# AIM OF THE EXERCISE:
Read the listing below and copy out each line where the word "shoulder" occurs.

# SOURCE MATERIAL:
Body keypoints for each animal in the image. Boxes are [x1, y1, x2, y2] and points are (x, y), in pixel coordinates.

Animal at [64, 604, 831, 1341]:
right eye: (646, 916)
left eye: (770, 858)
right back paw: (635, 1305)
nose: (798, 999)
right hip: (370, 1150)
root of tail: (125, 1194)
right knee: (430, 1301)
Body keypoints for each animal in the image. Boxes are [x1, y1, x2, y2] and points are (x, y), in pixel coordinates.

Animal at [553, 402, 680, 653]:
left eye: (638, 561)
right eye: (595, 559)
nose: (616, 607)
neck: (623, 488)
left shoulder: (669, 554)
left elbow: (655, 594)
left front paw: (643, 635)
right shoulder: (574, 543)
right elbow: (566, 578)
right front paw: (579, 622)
...
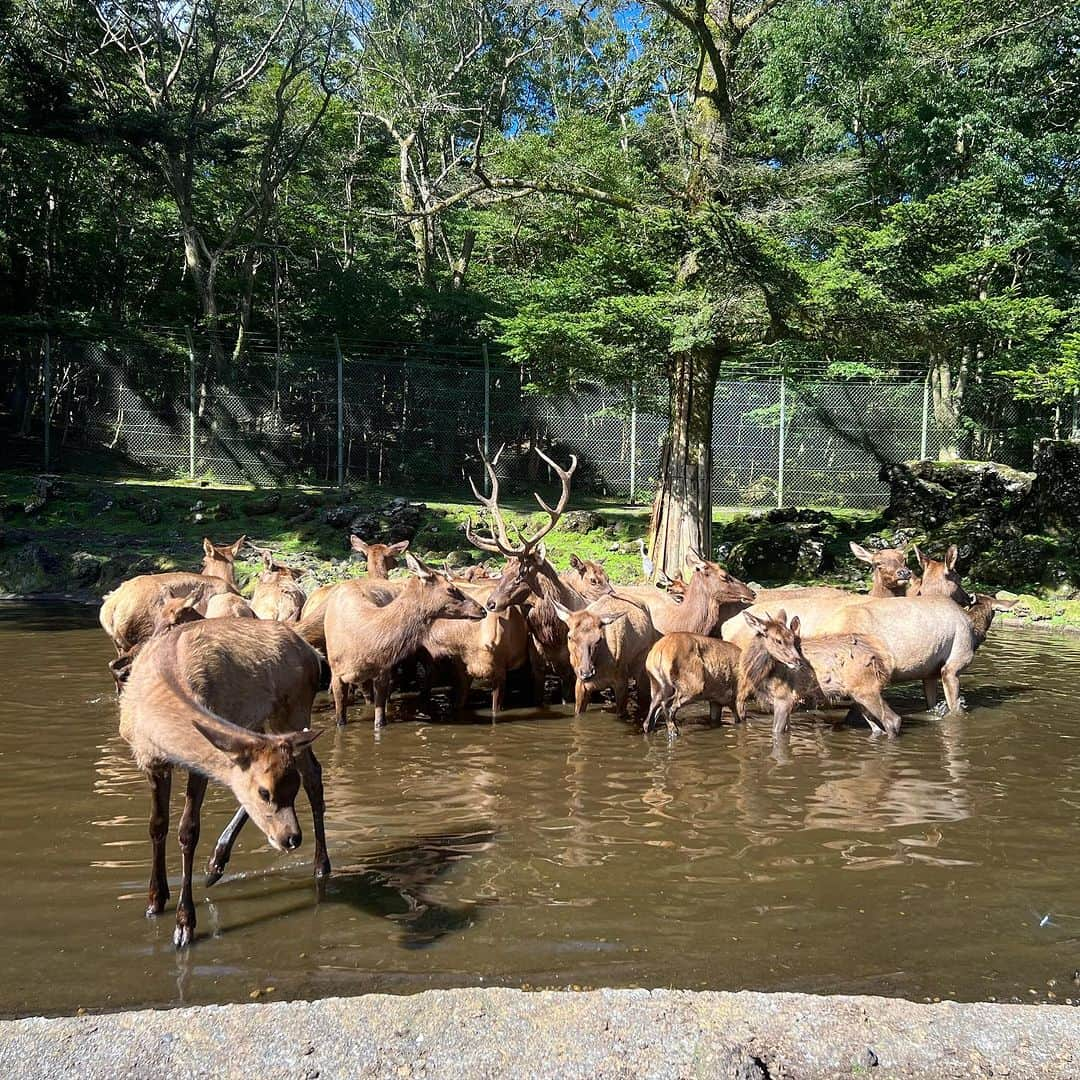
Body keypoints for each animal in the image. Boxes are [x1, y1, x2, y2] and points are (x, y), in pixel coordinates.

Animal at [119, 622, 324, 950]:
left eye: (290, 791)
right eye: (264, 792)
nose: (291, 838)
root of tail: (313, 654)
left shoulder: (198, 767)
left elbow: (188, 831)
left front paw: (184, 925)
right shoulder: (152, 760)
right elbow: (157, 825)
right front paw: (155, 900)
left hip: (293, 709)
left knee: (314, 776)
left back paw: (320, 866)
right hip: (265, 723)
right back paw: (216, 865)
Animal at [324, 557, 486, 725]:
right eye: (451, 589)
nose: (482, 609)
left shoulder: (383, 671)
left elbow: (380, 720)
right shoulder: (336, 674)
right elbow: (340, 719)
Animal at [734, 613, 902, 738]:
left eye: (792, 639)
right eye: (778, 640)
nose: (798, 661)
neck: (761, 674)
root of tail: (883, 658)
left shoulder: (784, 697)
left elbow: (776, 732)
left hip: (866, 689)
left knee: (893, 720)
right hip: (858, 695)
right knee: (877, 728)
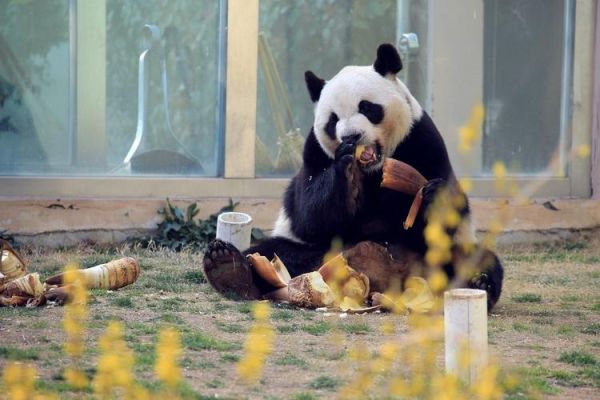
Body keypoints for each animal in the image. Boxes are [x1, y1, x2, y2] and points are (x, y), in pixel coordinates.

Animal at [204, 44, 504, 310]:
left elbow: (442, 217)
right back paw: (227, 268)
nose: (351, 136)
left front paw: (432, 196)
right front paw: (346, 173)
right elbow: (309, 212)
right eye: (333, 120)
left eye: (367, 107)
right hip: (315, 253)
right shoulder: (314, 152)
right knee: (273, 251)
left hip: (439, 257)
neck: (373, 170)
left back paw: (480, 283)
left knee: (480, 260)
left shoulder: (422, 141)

# RESPONSE BOX:
left shoulder: (669, 554)
right shoulder: (574, 543)
left shoulder: (198, 767)
right shoulder: (152, 760)
left shoulder: (383, 671)
right shoulder: (336, 674)
left shoulder: (784, 697)
right shoulder: (314, 152)
left shoulder: (422, 141)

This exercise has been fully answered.